SUPPLIED PASSAGE:
------

I realize that technology has given us educational options that were not conceived of when I was in college. I see the benefit of the internet in making higher education available to people in remote locations. I see the lure of "not needing to commute" to get your degree and understand why it's so tempting to so many, especially after my year of a 10-step commute from my kitchen to my office - cup of coffee in hand. I see the advantage of being able to pull together disparate people from disparate places into an online 'community' in which we can learn from one another. I reject the notion that I am a Luddite.

And, I see so clearly the superior benefits of face-to-face interaction. Something happens when people are in the same room with others, discussing ideas, that doesn't happen in the same way via computers. There is the spark of an idea - someone gives an opinion -someone else disagrees - another looks like they have a counterpoint but they don't volunteer - UNLESS you call on them, call them out, ask them what they think. Some people need the push, the pull, of an outward expression of someone's interest in their thoughts. That's what happens when you can see peoples' faces - you can invite, cajole, push, challenge - in the moment that the idea is taking place. There's no time to dress it up or monitor or edit -- it's the idea, right now, in all its roughness and confusion and searching. It's learning. And it is exciting and energetic and full of life in a way that no computer can emulate.

I know the arguments - believe me, I've heard them all - and I'm not going to try to refute them. I also know what happens in the classroom. There's a magic that happens that makes the inconvenience of it all oh so worthwhile. I recognize that the day may come when administrators and legislators decide for the rest of us that education is a dish best served over fiber-optic cable. But for now, I'm relishing in the messiness, the inconvenience, the life that is the classroom.

Wednesday, June 9, 2010

Defensiveness

Since I started blogging a year ago, I've been reading a lot of blogs on a variety of different topics. I'm pretty amazed at the number of bloggers out there and their writing runs the gamut from absolutely excellent all the way down to complete dreck. The variety is eye-opening. At times, equally as interesting as the blog entries are the comments that they generate.

------

Picture annotation lines:
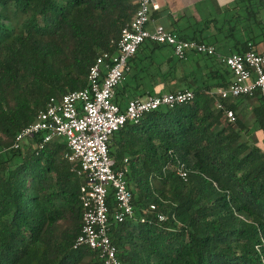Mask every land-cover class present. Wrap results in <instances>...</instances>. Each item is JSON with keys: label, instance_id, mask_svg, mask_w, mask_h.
Here are the masks:
<instances>
[{"label": "trees", "instance_id": "obj_1", "mask_svg": "<svg viewBox=\"0 0 264 264\" xmlns=\"http://www.w3.org/2000/svg\"><path fill=\"white\" fill-rule=\"evenodd\" d=\"M241 1L220 41L224 48L232 41L229 55H264V0ZM136 10L133 0H0V264H99L96 253L73 249L83 181L66 160V144L53 140L40 150L35 138L11 147L50 99L86 88L96 58L115 54ZM163 48L171 58H157ZM182 61L170 47L146 42L128 62L150 85L158 78L189 83L178 91L194 97L126 124L108 142L115 167L126 169L135 213L121 224L110 221L118 260L264 264V103L254 94L217 110L213 91L229 85L227 68L215 63L202 83L195 74L176 77L177 68L185 72ZM228 110L234 123L225 119ZM107 203L112 210L111 194ZM150 206L167 220L148 214Z\"/></svg>", "mask_w": 264, "mask_h": 264}, {"label": "built area", "instance_id": "obj_2", "mask_svg": "<svg viewBox=\"0 0 264 264\" xmlns=\"http://www.w3.org/2000/svg\"><path fill=\"white\" fill-rule=\"evenodd\" d=\"M165 0H137V10L131 23L122 29L114 55L103 53L96 58L88 72L87 86L83 90L70 92L61 99H50L33 124L24 128L16 137L12 149H19L35 138L40 139L36 148L53 140H63L68 149L66 160L74 166L77 177L82 179L79 202L82 210L80 234L73 249L81 247L97 254L99 264H120L117 250L110 240V221L121 224L134 219L132 194L125 178L126 169L115 167L109 156L108 142L126 124H136L144 115L162 108L171 109L193 100L189 90L147 96L133 99L121 108L114 102L117 87L123 81L128 62L146 42L168 46L178 60H185L189 53L216 56L211 44L195 40H182L162 26L149 30L152 14L161 10L160 2ZM231 75L226 88L216 89V109H222V102L252 97L258 94L264 103V55L247 52L243 55H229L219 58ZM228 123L236 117L225 111ZM3 151H0V154ZM126 162V161H125ZM186 181L185 172L178 173ZM111 194L113 209L107 203ZM158 222L167 217L156 213ZM111 215V220H110ZM140 223H146L142 217Z\"/></svg>", "mask_w": 264, "mask_h": 264}, {"label": "crops", "instance_id": "obj_3", "mask_svg": "<svg viewBox=\"0 0 264 264\" xmlns=\"http://www.w3.org/2000/svg\"><path fill=\"white\" fill-rule=\"evenodd\" d=\"M133 1L136 2L137 0ZM234 1L236 0H165L164 2H160L161 10L157 13L152 14L151 23L148 28L149 30H153L157 26H162L167 31L175 34L178 38L196 39L204 41V43H206V40H210L211 43L207 42L206 44L214 45L215 43L212 41L214 37H223L225 35L224 30L229 27V25L224 22L230 20V18L235 16L239 11L237 10L236 6L231 9V7L235 5ZM230 10H234L231 16H229ZM220 16H223L224 18L223 23L220 24L221 26L212 27V21H215ZM230 24L233 25L232 21ZM219 29H222V31H220ZM214 46L217 51L216 56L214 57V62L208 61L207 63L199 57H191V54L193 53H189L186 55L187 60H185V62L183 61L184 67L186 66L185 72H183L181 68H177L176 77H178L179 79V77H182L184 75H188V77H190L192 75L194 76L195 74L196 78L192 79L198 80V73L201 72L199 76L201 81V78L203 79L206 76L207 72L212 71L215 63L221 64L219 58L229 56V54L223 53L224 45H220L219 47L216 45ZM186 61H193L191 67L187 65ZM129 73H131V69L127 66V71L125 74L127 75ZM131 76L133 78L134 74ZM193 80L189 79L188 82H194ZM123 82L124 81L121 82V86ZM201 82L197 81L198 84H196L200 86L203 83ZM188 84L189 83L184 82L180 86L177 81H157L151 85H145L143 89L141 88L143 90V93L141 92L140 95L134 94L133 98L127 100L118 97L119 93L117 88L116 101L118 102V105L123 109L127 105V102L130 100L146 98L148 95L145 94H147L148 92H152V96L163 95L169 93L170 91L185 89ZM123 87L124 86H122V88ZM135 89L138 92L141 90L137 84L135 85V87H126V90H128L129 92H133ZM214 92L215 90L213 91V94Z\"/></svg>", "mask_w": 264, "mask_h": 264}, {"label": "rangeland", "instance_id": "obj_4", "mask_svg": "<svg viewBox=\"0 0 264 264\" xmlns=\"http://www.w3.org/2000/svg\"><path fill=\"white\" fill-rule=\"evenodd\" d=\"M235 2V5H233L232 7H231V9L233 8V7H235L236 6V8H238V10L240 11V9L242 8V6H243V3H242V1L241 0H236V1H234ZM233 11L234 10H230V13H229V16H231L232 14H233ZM236 12V11H235ZM223 20H224V18H223V16H220L219 18H217L215 21H212V27H218V26H221L220 24H222L223 23ZM230 20H232V17L230 18ZM227 25V24H226ZM243 26H246V23H243V25H242V27ZM241 36H243V35H241ZM239 37V36H238ZM237 37V38H238ZM242 38V37H241ZM240 38V39H241ZM216 41H215V44H216V46H220V45H224V42H222V41H220L221 39H222V37L221 36H218V37H216ZM213 42H214V39L212 40ZM207 42H210V40H206V43ZM211 43V42H210ZM232 44V41H230L229 43H228V45L226 46V49L225 48H223V53L224 54H229V48H227V47H229V45H231ZM191 55H193V56H195V54H191ZM197 55V54H196ZM156 56H157V58L159 59V58H162L163 60H167V59H169V58H171L172 57V54H171V51L168 49V48H163V49H160V50H158L157 52H156ZM198 56H201V55H198ZM192 57V56H191ZM204 57H206V58H209L208 56H204ZM200 58V57H199ZM206 58H203V60L205 61V62H207L208 63V60H206ZM190 59V58H189ZM185 60H187V59H185ZM185 60H183L184 62H185ZM182 61V62H183ZM187 62V65L189 66V67H191V64H192V62L193 61H186ZM148 65H145L144 64V67H147ZM133 68V67H132ZM139 68H136V69H131V73H129V74H125L124 75V78H123V84H122V86H124L123 88H122V86L120 85L119 87H117L118 89V93H119V95H118V97L119 98H123V99H125V100H127V99H130V98H133V96H134V94H138V95H140L141 94V92L143 93V87H145V85H150L148 82H146V81H144V80H142V72H140V70H138ZM155 67H153V68H151V72L153 73L154 71H155ZM149 70V69H148ZM159 70H164V67L163 68H158V69H156V71H159ZM135 75L133 78H132V76L131 75ZM199 74V76H200V74H201V72H199L198 73ZM207 74H208V72H207ZM199 76H198V78H199ZM159 80H161V78H158ZM158 80V82H160ZM139 85V84H142L143 85V87H140V91L138 92L136 89L133 91V92H129L130 91V87H129V91L128 90H126V87L127 86H131V87H135V85ZM126 86V87H125ZM145 89V88H144ZM125 90V91H124ZM60 141H62V142H64L63 140H60ZM24 143H26V140H24Z\"/></svg>", "mask_w": 264, "mask_h": 264}]
</instances>
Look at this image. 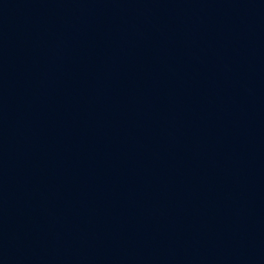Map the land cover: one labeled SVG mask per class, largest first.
Here are the masks:
<instances>
[{
    "label": "water",
    "instance_id": "1",
    "mask_svg": "<svg viewBox=\"0 0 264 264\" xmlns=\"http://www.w3.org/2000/svg\"><path fill=\"white\" fill-rule=\"evenodd\" d=\"M0 264H264V0H0Z\"/></svg>",
    "mask_w": 264,
    "mask_h": 264
}]
</instances>
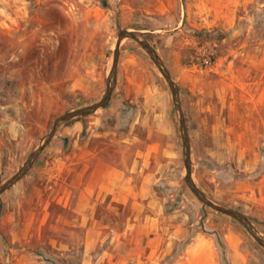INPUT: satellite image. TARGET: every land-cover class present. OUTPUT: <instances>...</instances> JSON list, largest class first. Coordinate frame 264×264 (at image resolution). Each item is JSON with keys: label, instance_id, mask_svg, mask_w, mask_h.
I'll return each mask as SVG.
<instances>
[{"label": "rangeland", "instance_id": "rangeland-1", "mask_svg": "<svg viewBox=\"0 0 264 264\" xmlns=\"http://www.w3.org/2000/svg\"><path fill=\"white\" fill-rule=\"evenodd\" d=\"M122 30L148 33L179 87L196 185L264 237V0H0V187L103 99ZM185 177L170 86L125 40L109 106L0 196V264H264Z\"/></svg>", "mask_w": 264, "mask_h": 264}, {"label": "water", "instance_id": "water-1", "mask_svg": "<svg viewBox=\"0 0 264 264\" xmlns=\"http://www.w3.org/2000/svg\"><path fill=\"white\" fill-rule=\"evenodd\" d=\"M148 33H144L136 30H122L118 34V41L116 44V48L114 51L113 58V67L111 73L108 78V88L103 97V99L92 106L85 107L83 109H79L77 111H72L66 113L64 115L59 116L53 123L49 133L44 138L43 142L38 146V148L33 151V153L29 156L25 164L22 168L4 185L0 187V196L6 193L8 190L13 188L16 184H18L21 180H23L29 173V171L33 168L35 163L38 161L40 156L44 153V151L50 146L52 141L54 140L59 128L65 123L72 121L77 118L88 117L90 115L95 114L99 110L106 109L111 100L116 87V76L118 72V65L120 61L121 48L122 44L125 40H133L137 42L151 57L155 65L158 67L162 75L167 80L174 104L175 109L180 122V129L182 134V140L184 145V160L186 167V177L185 181L187 186L193 192V194L198 198V200L203 203L206 207L213 209L214 211L221 213L225 216H228L236 221H238L249 233V235L261 246L264 248V237L261 236L251 221L239 211H236L231 208L224 207L212 201L208 198L203 191L196 185L193 179V163H192V149L191 142L188 132V127L186 123V118L184 115V111L182 108L181 100H180V91L179 87L172 78L168 68L153 48V46L148 42L146 36Z\"/></svg>", "mask_w": 264, "mask_h": 264}, {"label": "built area", "instance_id": "built-area-1", "mask_svg": "<svg viewBox=\"0 0 264 264\" xmlns=\"http://www.w3.org/2000/svg\"><path fill=\"white\" fill-rule=\"evenodd\" d=\"M205 63H206V64H208V61H207V60H205Z\"/></svg>", "mask_w": 264, "mask_h": 264}]
</instances>
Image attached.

------

WRITTEN INSTRUCTION 1: In the blog excerpt, which actions does the writer say you can take when you can see people's faces?
WRITTEN INSTRUCTION 2: Carry on the blog excerpt after its last sentence, extending the entry headed "Defensiveness."

FINAL ANSWER 1: Invite, cajole, push, challenge

FINAL ANSWER 2:
Recently I read a blog about "British Dining Etiquette" written by a Brit who is currently living here in the States. It was primarily a list of appropriate dining behaviors from the British perspective and reflected the rules the writer was taught while growing up. She didn't offer a lot of commentary on the list, other than to note that she's aware of the British reputation as being a bit serious and formal and, in some people's minds, even a little stuffy. But these were simply the rules they were taught as being “good manners” and she hoped that we would enjoy learning a little bit about another culture. It was a fun little list - and something I'm always interested in given the nature of what I teach.

The comments that this little blog generated were fascinating. Many people remarked that these were many of the rules they grew up with also and just considered them basic good manners as well. Others asked questions. The knife in the right hand and fork in the left hand habit seemed to create difficulties for many brought up in the US with the cut-with- the-knife-then-put-it-down-and-switch-the-fork upbringing. Most people were open-minded and expressed an appreciation for the new knowledge.

Then there were others. A couple of people used the comment section to get into a flaming match regarding whether the one appreciated her Grandfather as much as she should because she couldn't stand that he chewed food with his mouth open. They were a pair! Hard to imagine why either one felt it necessary to make the comments they did and to get into it with each other in a public forum.

Some people clearly took offense at the list. One person immediately defended his way of eating and took a shot at the author and Brits in general by saying "I take issue with eating chicken and pizza with a fork. It is perfectly good etiquette in the Southern United States to eat fried chicken with your hands. And pizza with a fork? please...Some of these are common sense some are really a little stuffy and silly. I DO believe that good manners are an indication of class but not a separation of classes which the British are famous for..."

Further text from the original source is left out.